Switching back to the noise-reducing not-seasonally-adjusted series, as you see in today’s excruciatingly detailed top table, which we’d ask you to study, Omicron notwithstanding, January is shaping up like a salmon swimming upstream. Weekly jobless claims data in the raw data show regular seasonal patterns over the course of a calendar year. January was traditionally one of those months that defined consistency, at least over the last two decades -- fewer filers for unemployment insurance from the end of December to the end of January. Denoted by the distinctly black ink, last January broke that streak. Tentatively, with two weeks in the books, January has also de-trended. Should the bump up be sustained in the last two weeks of January, it would build conviction for an emerging inflection point.
We’ll hold off on delivering a verdict but suspect we’re at the precipice of something that’s yet to be defined.
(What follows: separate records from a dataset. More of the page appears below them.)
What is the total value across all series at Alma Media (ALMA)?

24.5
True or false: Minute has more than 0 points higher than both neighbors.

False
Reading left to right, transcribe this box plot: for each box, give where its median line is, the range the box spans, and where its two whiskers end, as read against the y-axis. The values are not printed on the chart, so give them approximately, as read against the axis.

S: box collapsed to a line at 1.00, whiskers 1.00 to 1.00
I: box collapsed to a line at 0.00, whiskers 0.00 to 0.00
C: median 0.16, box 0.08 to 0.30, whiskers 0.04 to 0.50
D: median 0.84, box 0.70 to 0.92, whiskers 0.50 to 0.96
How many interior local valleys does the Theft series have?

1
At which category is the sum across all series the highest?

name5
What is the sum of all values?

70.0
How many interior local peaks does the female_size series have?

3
Consider this from Langer’s weekly Consumer Comfort Index, which we’ve increasingly relied upon in an era that prizes real-time data: “The grip of decades-high inflation pushed Americans’ ratings of the buying climate to a nine-year low this week and assessments of the national economy to their largest single-week drop since the onset of the pandemic, leaving the overall Consumer Comfort Index its lowest since June 2020 (blue line).”
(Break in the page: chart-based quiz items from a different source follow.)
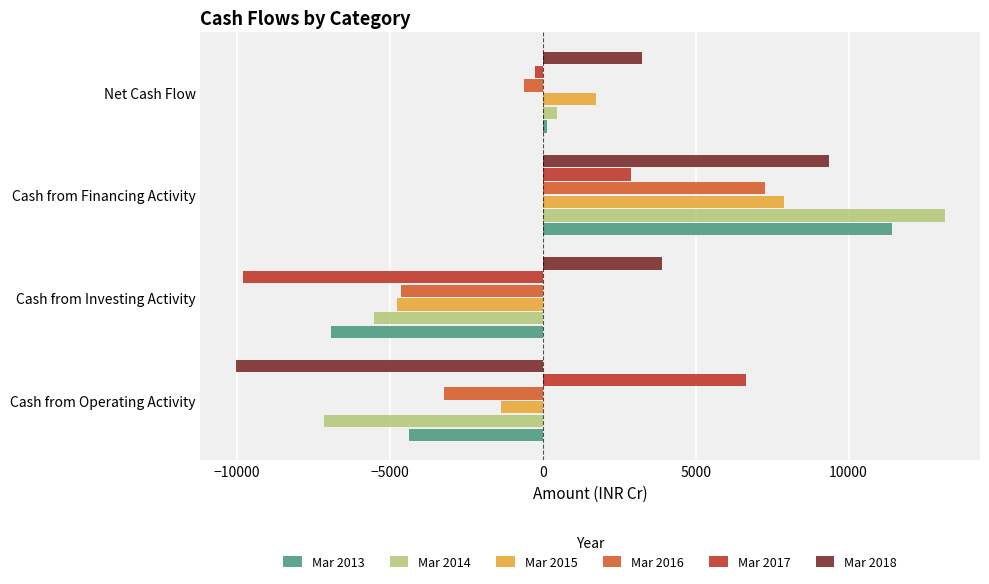

Which series has the widest spread of values?

Mar 2014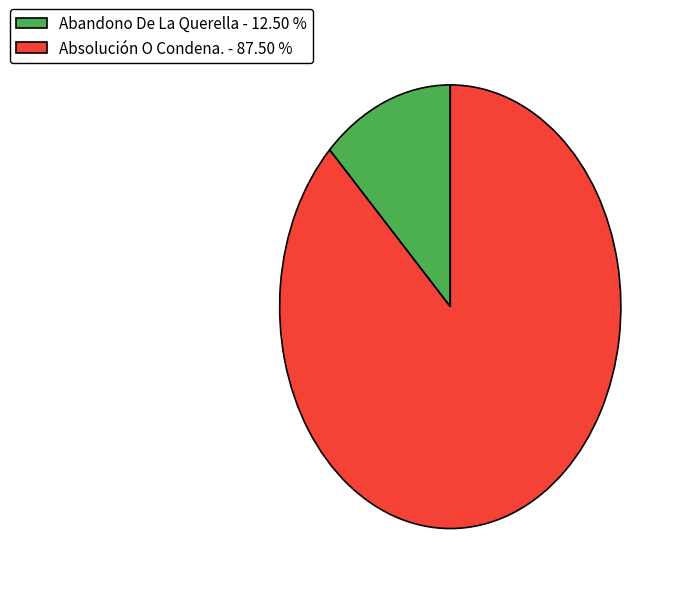

How many slices are in this pie chart?

2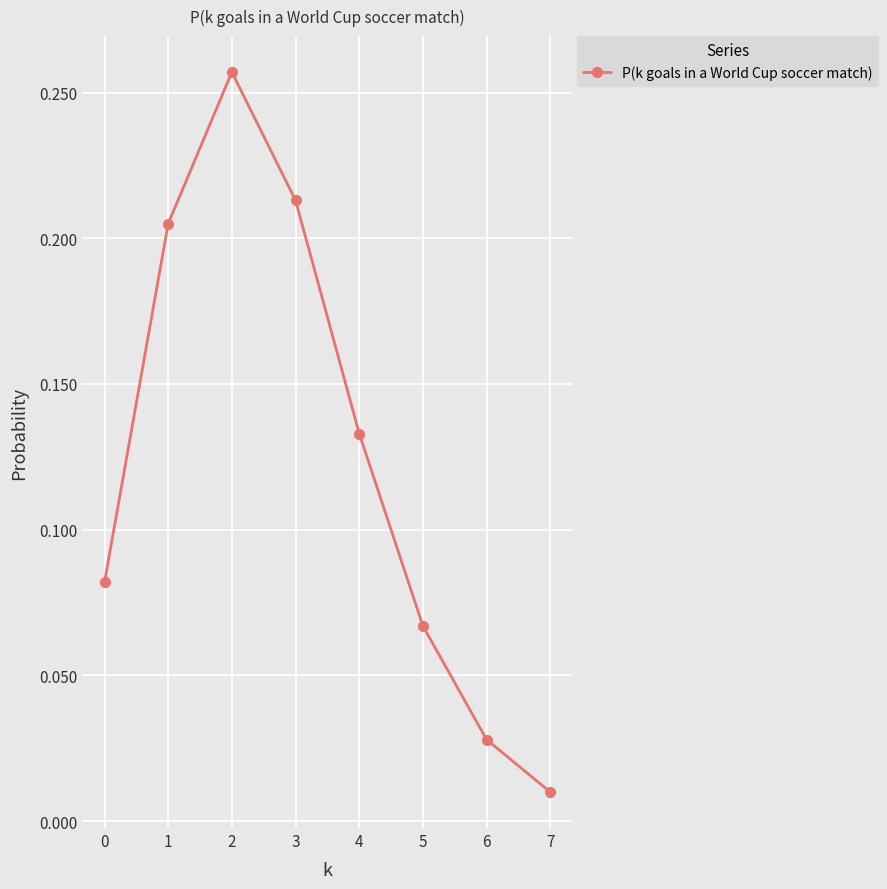

What is the sum of all values?

1.0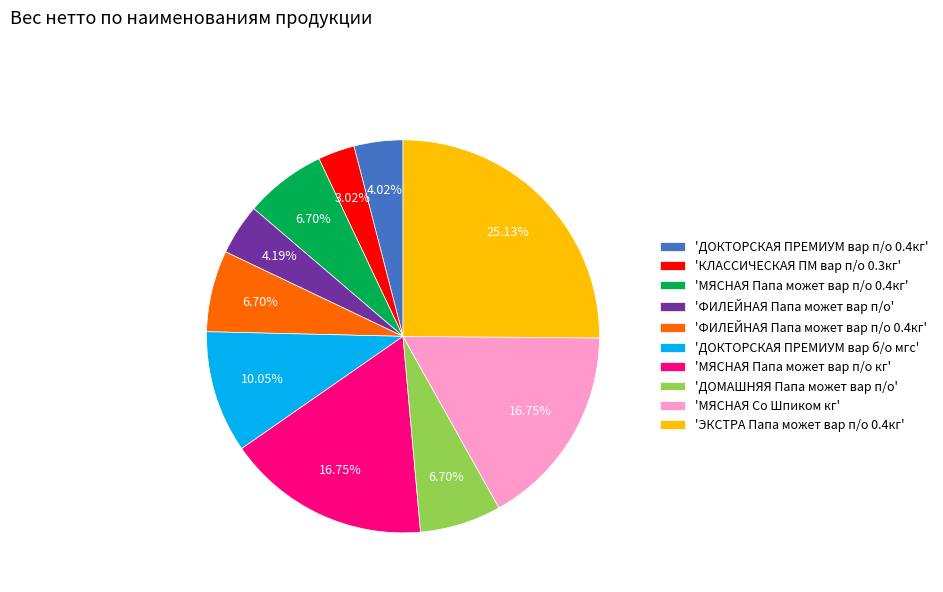

Does any single category account for the majority?

No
Peering out over the horizon, expectations have also turned south with 56% reporting the national economy is getting worse, up six percentage points (pps) in a month and 18 pps since mid-November. Gauged off this one metric, we’ve round-tripped to May 2020. Moreover, a scant 16% say the economy is improving, down seven pps since December and 22 pps since August to match its lowest in nearly a decade.
Truly stress-testing the Langer data required a drill down to those who have benefited the most from the Federal Reserve’s policies that have pumped up housing and stock prices. They should, in theory, be the most agnostic to the depletion of fiscal stimulus and reduction in Fed liquidity and therefore represent the least drag on the headline. And yet, those who make $100,000 or more, a.k.a. owners of equities, are the dourest since May 2020 (yellow line). Homeowner sentiment has similarly retreated to the lowest since June 2020 (red line). We expect these readings from inflation-wracked renters and those no longer on the receiving end of the child tax credit, in addition to the full milieu of post-CARES Act stimuli, all things considered. But the cohort that defines the “wealth effect”?
For those statisticians among our readership, Langer’s headline has a tight 0.72 correlation with the Dow Jones Industrials. In light of that tight relationship -- even with the 2s/10s spread at 77 basis points, 5 shy of its post-pandemic-peak tights as validating evidence – what’s come to pass in equities is not all that surprising. To mix entertainment metaphors, we suggest you, “Leave the gun” and “take the cannoli.”